By Zachary A. Goldfarb
Washington Post Staff Writer
Friday, December 24, 2010; 9:37 PM
On Christmas Eve, you could no longer order the latest Kindle from Amazon.com or take advantage of rivals' free-shipping offers. And it was too late to ask Santa for something particular. He was already in his sleigh, galloping across Europe.
So, by Friday afternoon, tens of thousands of last-minute shoppers had only the malls and shops around the Washington region to find the perfect DVD, sweater, book, video game or gadget to pick up and slide, just in time, under the Christmas tree.
"I do most of my shopping online," said Kari Gaskins, a pharmaceutical sales representative who lives in Prince George's County, while shopping at the Fashion Centre mall at Pentagon City. "But not all of my shopping. I think coming here with all of the people puts you in the spirit of Christmas, with all of the hustle and bustle."
Forecasters couldn't say definitively whether there would be a white Christmas. But it was clear that for the nation's retailers, after two difficult years in economic recession, this might be a bit greener holiday.
The National Retail Federation, a trade group, estimated that holiday spending this year would jump 3.3 percent, more than its original prediction of 2.3 percent.
A lot of that action came Friday, when 31.1 million consumers - more than 15 percent of Americans - planned to do last-minute shopping, according to a survey by the International Council of Shopping Centers and Goldman Sachs.
"I'm spending more this year," said Hiwot Guebre, a research coordinator at a local university who lives in Arlington County. Picking up some Wii video games for her nieces and nephews, she said she felt more comfortable spending on family.

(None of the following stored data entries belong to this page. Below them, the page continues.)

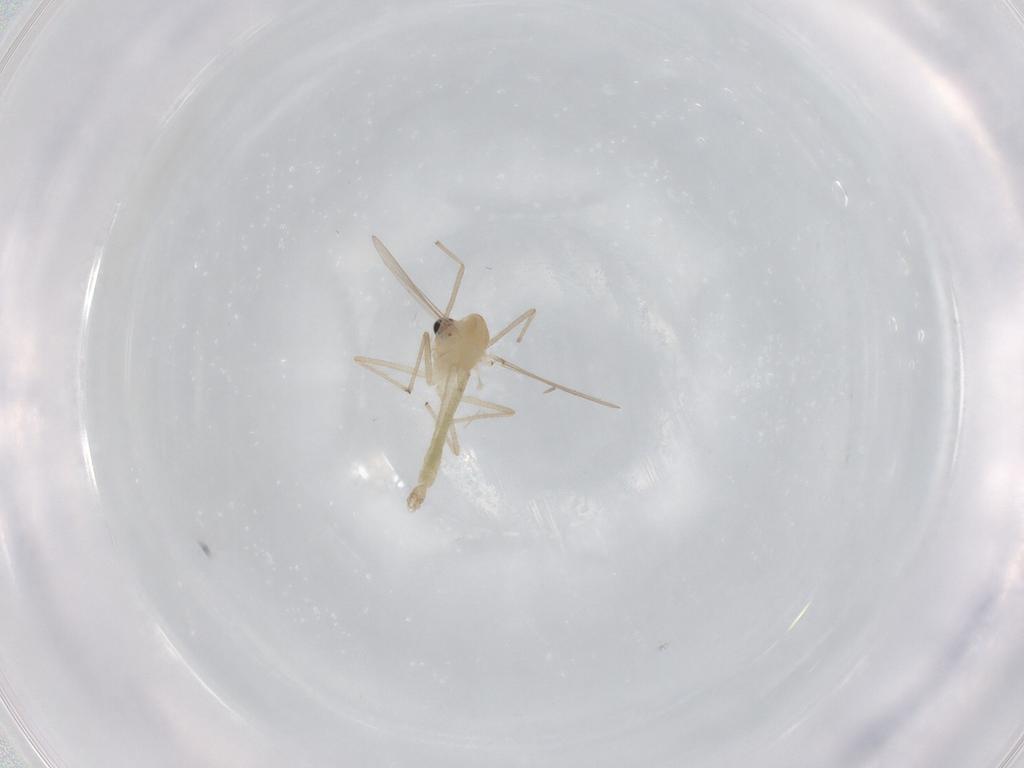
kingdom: Animalia
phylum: Arthropoda
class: Insecta
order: Diptera
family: Chironomidae
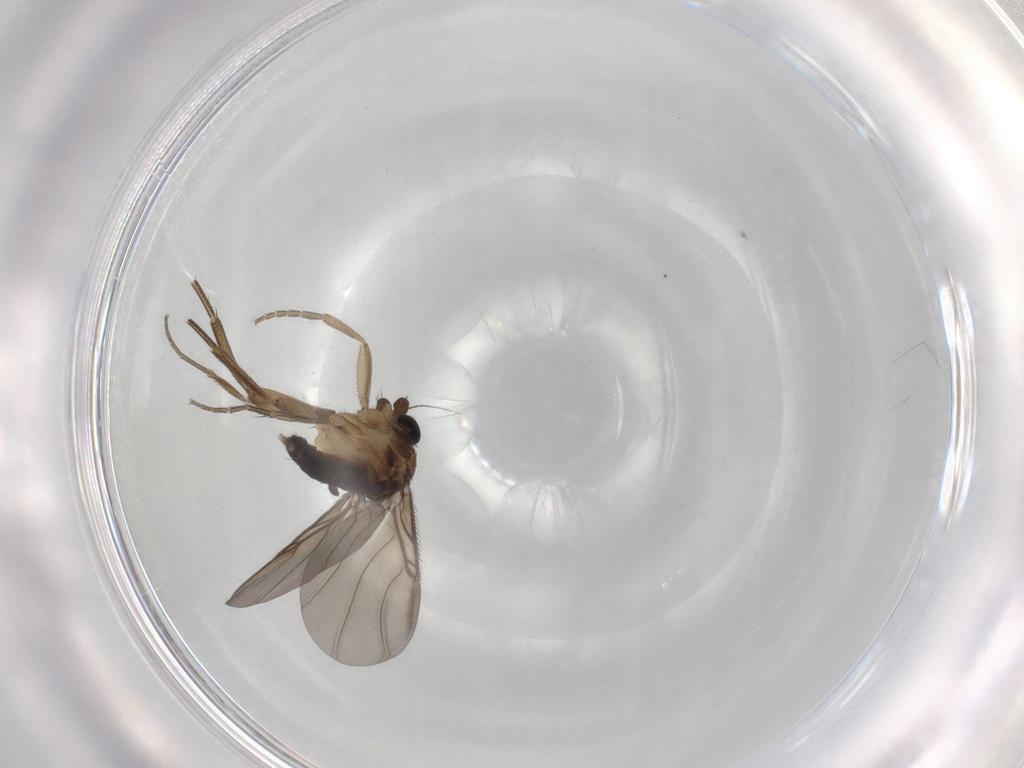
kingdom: Animalia
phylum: Arthropoda
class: Insecta
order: Diptera
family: Phoridae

In anticipation of the final rush, many chains launched 11th-hour promotions. Victoria's Secret announced its popular semi-annual sale. Toys R Us, Macy's and Old Navy all planned to keep their doors open 24 hours through Christmas Eve. Toys R Us was planning to keep many of its stores open until 10 p.m. Friday, an hour later than last year.
"Usually at this time, everything is on sale. So I go shopping," said Chung Ming, a taxi driver who lives in the District and picked up a pasta cooker and collection of pans at Macy's in downtown Washington.
Many retailers have touted gift cards to round out Christmas stockings. In fact, gift cards stood to eclipse clothing as the most popular gift this season. Clothing took up the second spot, followed by toys and games; music and videos; money; and gadgets.
All that shopping takes time. An analysis by Consumer Reports shows shoppers are expected to spend an average of 15 hours looking for gifts during the holiday. They'll spend 31/2 more hours waiting to check out.
Perhaps playing to a stereotype, the number of men double that of women who would be doing last-minute shopping, according to the International Council of Shopping Centers survey. And younger people were more likely to have put off shopping until the final minutes.
While it was too late to order physical goods from online retailers in time for Christmas, the growth of electronic media - digital songs, movies, apps and video games - offered another option: electronic files as gifts.
Retail e-commerce has grown this season, up 12 percent, reaching $28.36 billion, according to tracking company ComScore. The increase has been driven at least in part by new free-shipping offers from a number of major retailers, most notably Wal-Mart.
At Best Buy on South Hayes Street in Arlington, Dickerns Israel, a software architect, urged his 10-year-old son, Zac, to swing his leg harder while playing a soccer game on the motion-detecting console from Microsoft Kinect, one of this season's popular gifts.
Israel's wife had already done much of the gift shopping for the season, so Israel and Zac decided to go out for a little father-son bonding.
"We like to do this together," Israel said. "We get some gifts for his mom," such as perfume from Nordstrom. "I'm a late shopper because of my busy schedule."
In addition to Kinect, products exciting consumers this season include the first batch of 3-D televisions and Apple's iPad, according to retailers. Music by Katy Perry and DVDs of the movie "Inception" were also popular.
For kids, parents were buying Scrabble Flash, a way to introduce the legendary word game to children 8 and older, and PaperJamz toy electronic guitars.
In the apparel category, men were picking up '80s watches and fluffy robes, and women liked messenger bags and hoodies. And the color of the season: gray.
The wave of Christmas Eve shopping is closing out what has been a better season overall for retailers.
The New England Consulting Group reported that a longer holiday shopping season that stretched from Halloween to the Super Bowl would help retailers - as would an increase in pop-up retail stores and the popularity of higher-priced items.
Government data released Thursday showed that consumer spending is continuing to rise as people reduce their savings. The savings rate is now at 5.3 percent, far lower than the 8.2 percent rate in May 2009, in the heart of the recession - a sign of improving consumer confidence.
Staff writer Ylan Q. Mui contributed to this report.